Women with circumcised partners are likely to experience better sex and are at lower risk of contracting HIV, say researchers.
The study showed that circumcision was associated with decreased prevalence of herpes simplex virus in all women, lower rates of HIV in younger women and fewer incidents of syphilis in older women.
The study, Association Between HIV and Sexually Transmitted Infections and Partner Circumcision Among Women in South Africa, enrolled 4,766 female participants.
Dr Ayesha Kharsany presented the findings at the 9th International Aids Society on HIV Science in Paris, France, last week.

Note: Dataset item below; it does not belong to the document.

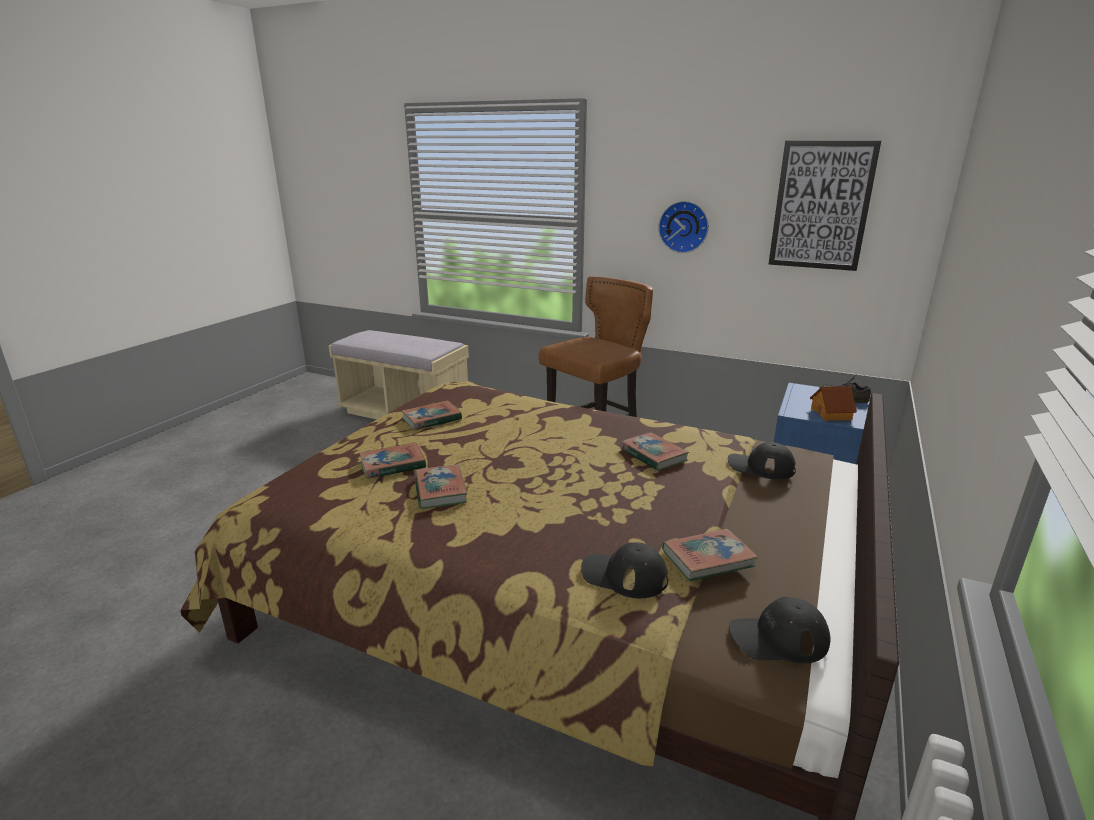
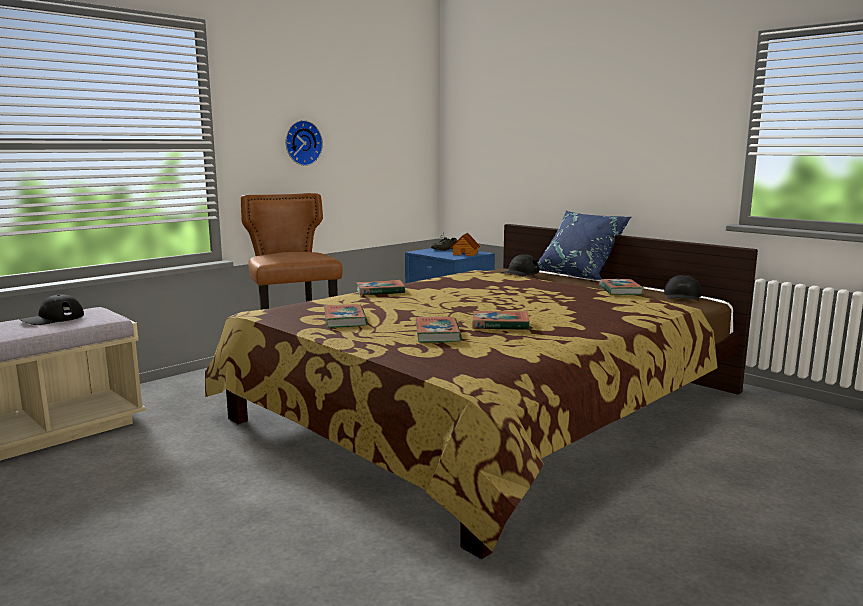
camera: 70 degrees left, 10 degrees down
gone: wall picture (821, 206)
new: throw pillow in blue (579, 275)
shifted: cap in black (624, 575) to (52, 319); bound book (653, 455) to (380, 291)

Dr Kharsany, of the Centre for the Aids Programme of Research in South Africa. said with circumcision, female partners receive some protection indirectly because of lower prevalence of infection among men.

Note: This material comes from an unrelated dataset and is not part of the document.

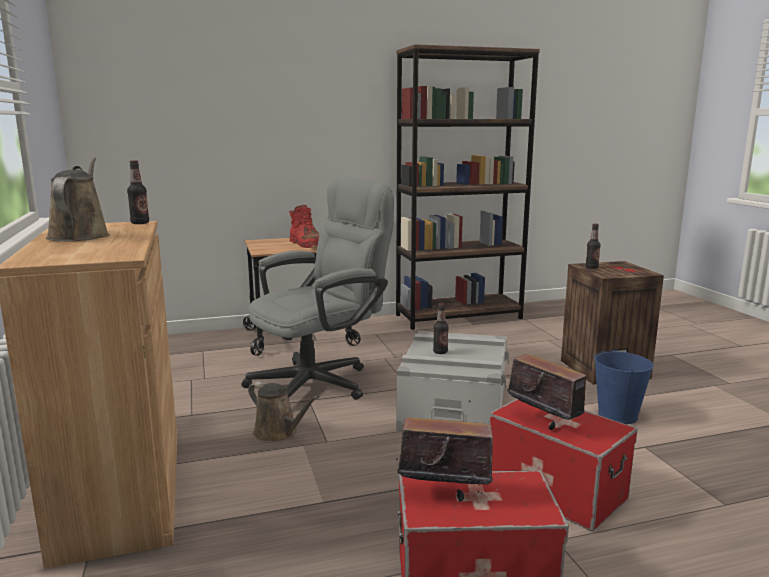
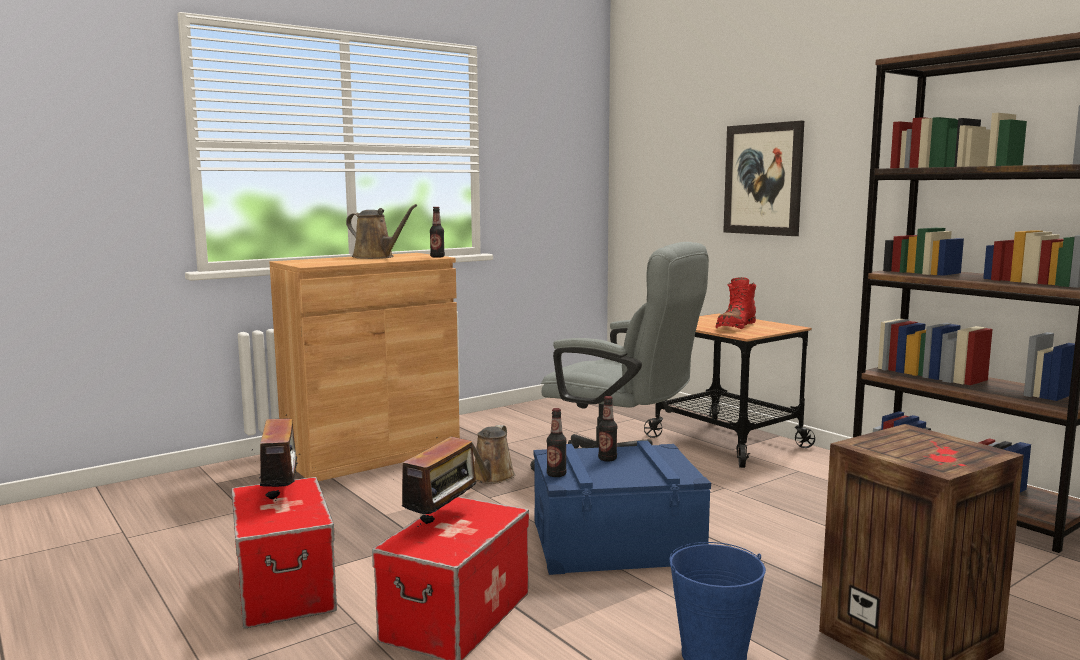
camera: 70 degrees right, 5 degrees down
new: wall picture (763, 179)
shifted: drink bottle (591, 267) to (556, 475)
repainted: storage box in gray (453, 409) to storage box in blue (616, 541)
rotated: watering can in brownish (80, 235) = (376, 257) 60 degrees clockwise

“When a man is circumcised, he provides community level protection against HIV and some other STIs among women,” said Dr Kharsany.
Previous research has shown that circumcision partially protects men from acquiring HIV and some STIs through heterosexual intercourse.
READ: Male circumcision lowers HIV risk for women
Another study presented at the conference suggested that regular sex partners of circumcised men enjoy sex more and improved sexual health.
The 155 women also reported that they could be engaged more to promote voluntary medical male circumcision (VMMC).
“The process serves as an effective HIV prevention strategy in high prevalence areas,” said Dr Stockton Mayer, who presented the findings.
The single arm clinical trial reported in the Dominican Republic showed high acceptability of VMMC in sex partners of circumcised men.
“Women who reported vaginal and urinary symptoms prior to their partner’s circumcision reported a substantial decrease in the symptoms after circumcision,” said the report.
A majority of women were satisfied with their circumcised partner’s hygiene and a majority, 70 per cent, felt more protected against HIV and STIs.
“Almost all women had recommended the procedure to other couples and focus group data confirmed high levels of acceptability and satisfaction due to perceived improvements in their sex life and health,” said Dr Mayer.
Rite of passage has proved to be a powerful weapon in the fight against HIV.